Mehr Gruften als vermutet

"Zehn Gruften können wir bisher archivalisch nachweisen", meint Weingärtner und zeigt auf die lediglich fünf in der Kapelle sichtbaren Reliefs von Gräbern, unter denen sich wiederum jeweils mehrere Grablagen befinden, in denen seit Jahrhunderten die Verstorbenen der Holzschuhers bestattet wurden. Bis auf eine Ausnahme: Hans von Schwarzenberg, ein Vertrauter der Holzschuhers und Martin Luthers, liegt ebenfalls hier begraben.

Jedoch steht man schon lange nicht mehr auf den Gebeinen, wenn man das Bauwerk betritt. "Die Knochen wurden immer wieder herausgeholt und in einem Gefäß gesammelt, das sich unten im Altarbereich befindet", hat Weingärtner recherchiert.

Die letzte Beerdigung fand erst vor wenigen Jahren statt. Die Namen der hier Bestatteten sind bis zum Jahr 1744 feinsäuberlich auf der hölzernen Empore dokumentiert. Danach fanden die Namen Einzug auf den Totentafeln der Holzschuher in der Sebalduskirche.
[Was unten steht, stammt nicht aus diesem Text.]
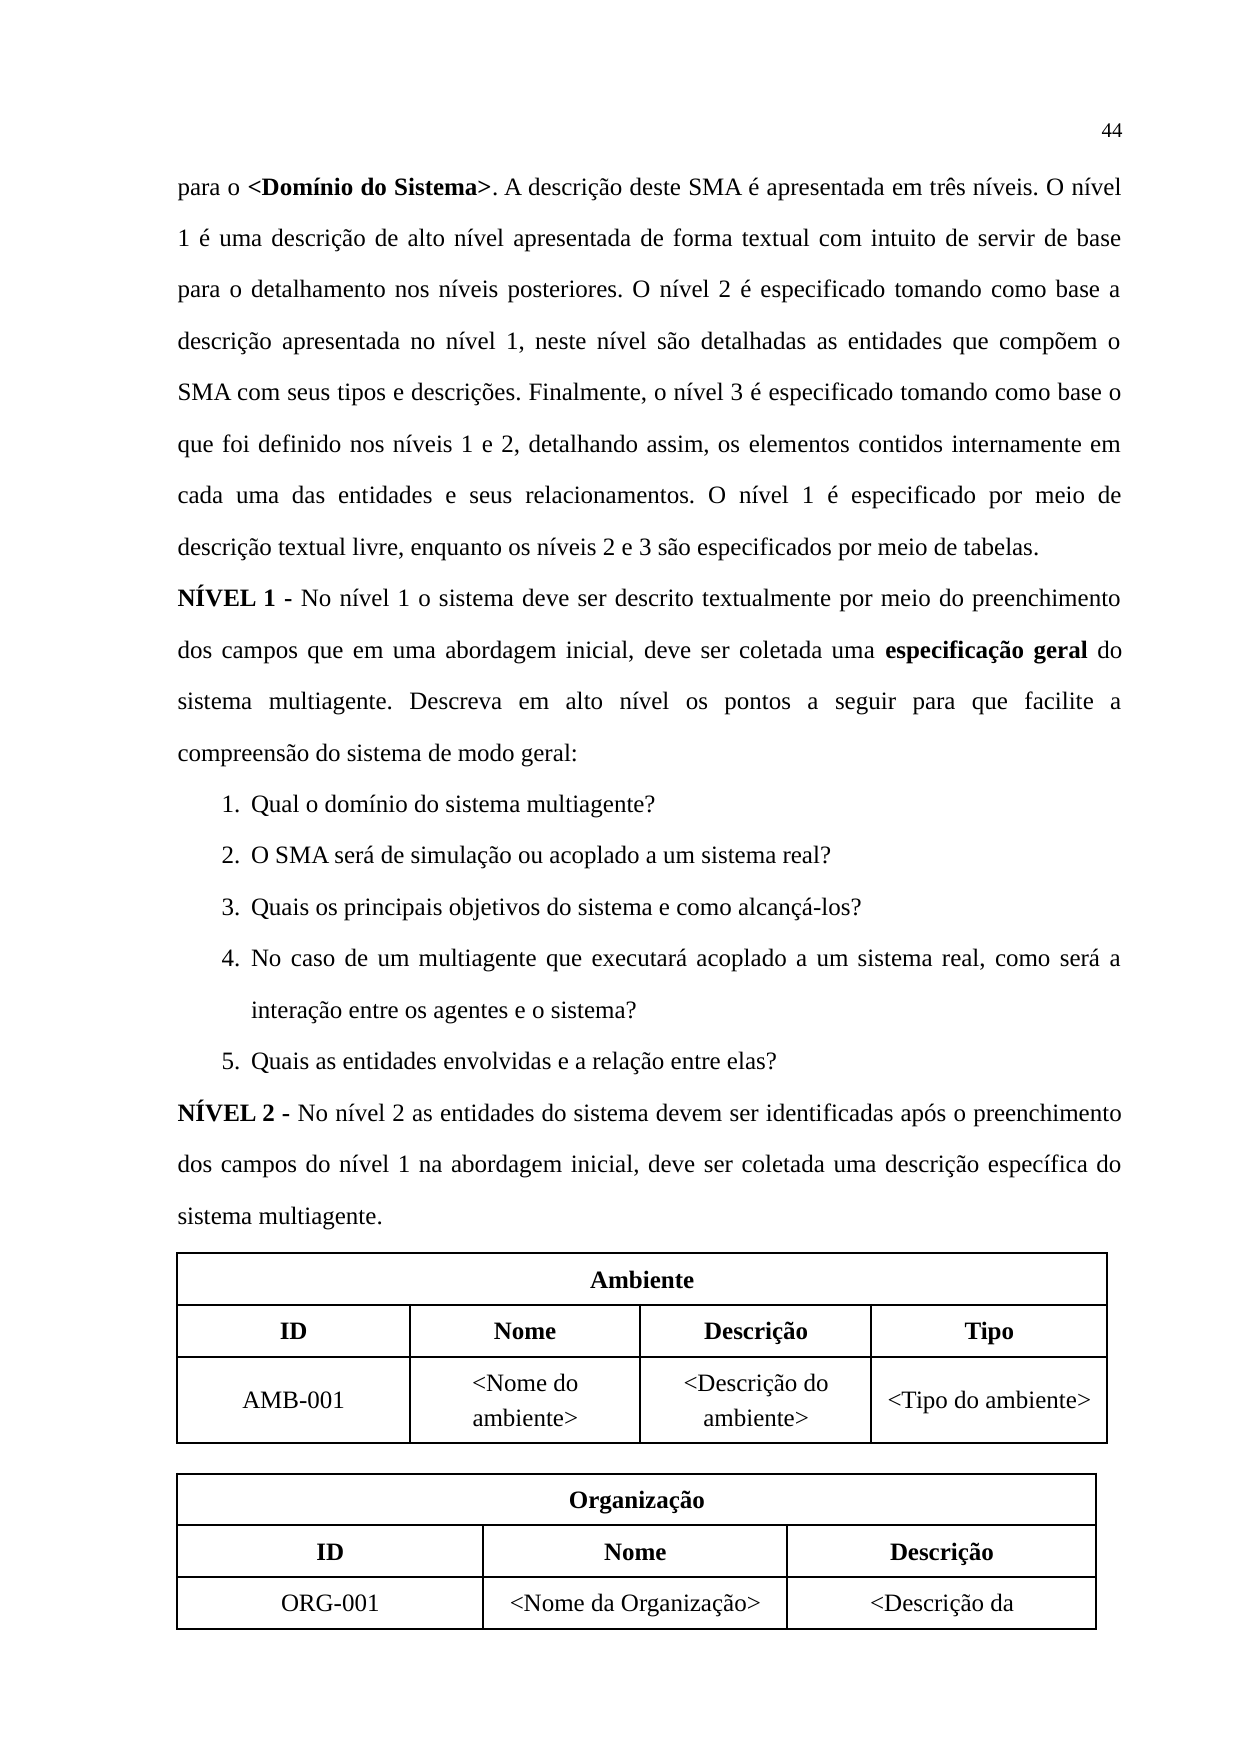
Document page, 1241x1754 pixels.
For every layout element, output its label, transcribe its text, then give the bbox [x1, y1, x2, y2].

table_cell Descrição [641, 1306, 870, 1356]
list No caso de um multiagente que executará acoplado a um sistema real, como será a interação entre os agentes e o sistema? [221, 943, 1122, 1024]
table_cell ID [178, 1306, 409, 1356]
list Qual o domínio do sistema multiagente? [221, 789, 1122, 818]
table_cell <Descrição da [788, 1578, 1095, 1628]
list Quais as entidades envolvidas e a relação entre elas? [221, 1046, 1122, 1075]
table_cell Descrição [788, 1526, 1095, 1576]
table_cell Nome [411, 1306, 639, 1356]
text para o <Domínio do Sistema>. A descrição deste SMA é apresentada em três níveis. O nível 1 é uma descrição de alto nível apresentada de forma textual com intuito de servir de base para o detalhamento nos níveis posteriores. O nível 2 é especificado tomando como base a descrição apresentada no nível 1, neste nível são detalhadas as entidades que compõem o SMA com seus tipos e descrições. Finalmente, o nível 3 é especificado tomando como base o que foi definido nos níveis 1 e 2, detalhando assim, os elementos contidos internamente em cada uma das entidades e seus relacionamentos. O nível 1 é especificado por meio de descrição textual livre, enquanto os níveis 2 e 3 são especificados por meio de tabelas. [177, 172, 1122, 561]
text NÍVEL 2 - No nível 2 as entidades do sistema devem ser identificadas após o preenchimento dos campos do nível 1 na abordagem inicial, deve ser coletada uma descrição específica do sistema multiagente. [177, 1098, 1122, 1229]
table_header Organização [178, 1475, 1095, 1524]
table_header Ambiente [178, 1254, 1106, 1304]
table_cell <Nome do ambiente> [411, 1358, 639, 1442]
table_cell Nome [484, 1526, 786, 1576]
table_cell ORG-001 [178, 1578, 482, 1628]
table_cell AMB-001 [178, 1358, 409, 1442]
table_cell <Nome da Organização> [484, 1578, 786, 1628]
list O SMA será de simulação ou acoplado a um sistema real? [221, 841, 1122, 869]
table_cell <Tipo do ambiente> [872, 1358, 1106, 1442]
table_cell ID [178, 1526, 482, 1576]
list Quais os principais objetivos do sistema e como alcançá-los? [221, 892, 1122, 921]
table_cell <Descrição do ambiente> [641, 1358, 870, 1442]
table_cell Tipo [872, 1306, 1106, 1356]
text NÍVEL 1 - No nível 1 o sistema deve ser descrito textualmente por meio do preenchimento dos campos que em uma abordagem inicial, deve ser coletada uma especificação geral do sistema multiagente. Descreva em alto nível os pontos a seguir para que facilite a compreensão do sistema de modo geral: [177, 583, 1122, 766]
Rühriger Bürgerverein St. Johannis

Dass die Kapelle überhaupt für rund eine halbe Million Euro saniert wird, ist nicht zuletzt das Verdienst des Bürgervereins St. Johannis und dessen Vorstandsmitglieds Ewald Weschky, der seit rund vier Jahrzehnten auch Führungen auf dem Johannisfriedhof anbietet. "Jahrelang konnte man in die Kapelle ein Stück weit hineingehen, bis man an einem Gitter Halt machen musste. Dennoch hinterließen viele Besucher Schmutz in dem Gebäude und bei den Kunstwerken. Es war eine Schande", erinnert sich Weschky. Ab 2013 habe er immer wieder über die Kapelle geschrieben und dafür gekämpft, die Aufmerksamkeit der Kommune darauf zu lenken.
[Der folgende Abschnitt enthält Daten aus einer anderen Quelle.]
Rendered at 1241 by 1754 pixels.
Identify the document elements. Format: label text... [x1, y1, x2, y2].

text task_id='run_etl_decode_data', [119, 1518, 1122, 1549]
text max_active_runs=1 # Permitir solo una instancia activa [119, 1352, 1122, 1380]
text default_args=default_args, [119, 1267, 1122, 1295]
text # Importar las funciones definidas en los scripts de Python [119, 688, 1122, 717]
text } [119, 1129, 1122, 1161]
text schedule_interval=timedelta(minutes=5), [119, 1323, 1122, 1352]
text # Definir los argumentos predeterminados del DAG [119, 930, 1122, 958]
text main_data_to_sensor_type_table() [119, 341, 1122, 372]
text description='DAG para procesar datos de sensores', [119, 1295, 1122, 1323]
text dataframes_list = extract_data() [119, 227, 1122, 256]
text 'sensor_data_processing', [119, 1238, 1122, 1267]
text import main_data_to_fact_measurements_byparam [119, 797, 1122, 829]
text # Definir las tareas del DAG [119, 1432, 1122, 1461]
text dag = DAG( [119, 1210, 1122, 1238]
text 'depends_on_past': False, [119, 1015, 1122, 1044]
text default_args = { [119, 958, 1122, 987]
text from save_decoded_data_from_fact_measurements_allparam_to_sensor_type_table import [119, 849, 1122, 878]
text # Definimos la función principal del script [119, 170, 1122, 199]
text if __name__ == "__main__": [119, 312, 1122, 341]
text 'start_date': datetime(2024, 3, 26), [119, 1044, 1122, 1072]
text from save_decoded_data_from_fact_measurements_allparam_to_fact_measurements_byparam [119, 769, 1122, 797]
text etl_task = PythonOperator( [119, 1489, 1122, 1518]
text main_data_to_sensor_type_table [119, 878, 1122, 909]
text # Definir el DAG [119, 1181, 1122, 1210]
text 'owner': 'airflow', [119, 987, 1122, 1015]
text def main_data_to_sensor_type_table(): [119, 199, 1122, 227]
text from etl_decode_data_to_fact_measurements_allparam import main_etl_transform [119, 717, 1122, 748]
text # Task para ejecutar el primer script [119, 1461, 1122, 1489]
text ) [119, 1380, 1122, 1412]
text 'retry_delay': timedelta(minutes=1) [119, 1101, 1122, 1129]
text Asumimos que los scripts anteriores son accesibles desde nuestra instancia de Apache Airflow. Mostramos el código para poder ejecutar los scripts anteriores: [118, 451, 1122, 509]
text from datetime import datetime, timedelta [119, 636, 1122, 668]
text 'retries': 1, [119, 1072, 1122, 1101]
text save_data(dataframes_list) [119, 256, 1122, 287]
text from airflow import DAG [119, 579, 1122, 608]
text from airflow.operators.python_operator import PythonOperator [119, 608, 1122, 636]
Die Stadt Nürnberg habe die Kapelle 1924 den Holzschuhers abgekauft, als diese damit begannen, Kunstwerke an Privatleute zu verkaufen. Das Recht, Familienmitglieder zu bestatten, hat man sich vorbehalten. Timo Lechner 

INFO: Wenn die Holzschuherkapelle wieder eröffnet wird, will der Bürgerverein regelmäßig Führungen vor Ort anbieten. Wie Vorsitzender Sven Heublein erklärt, voraussichtlich ein Mal pro Monat.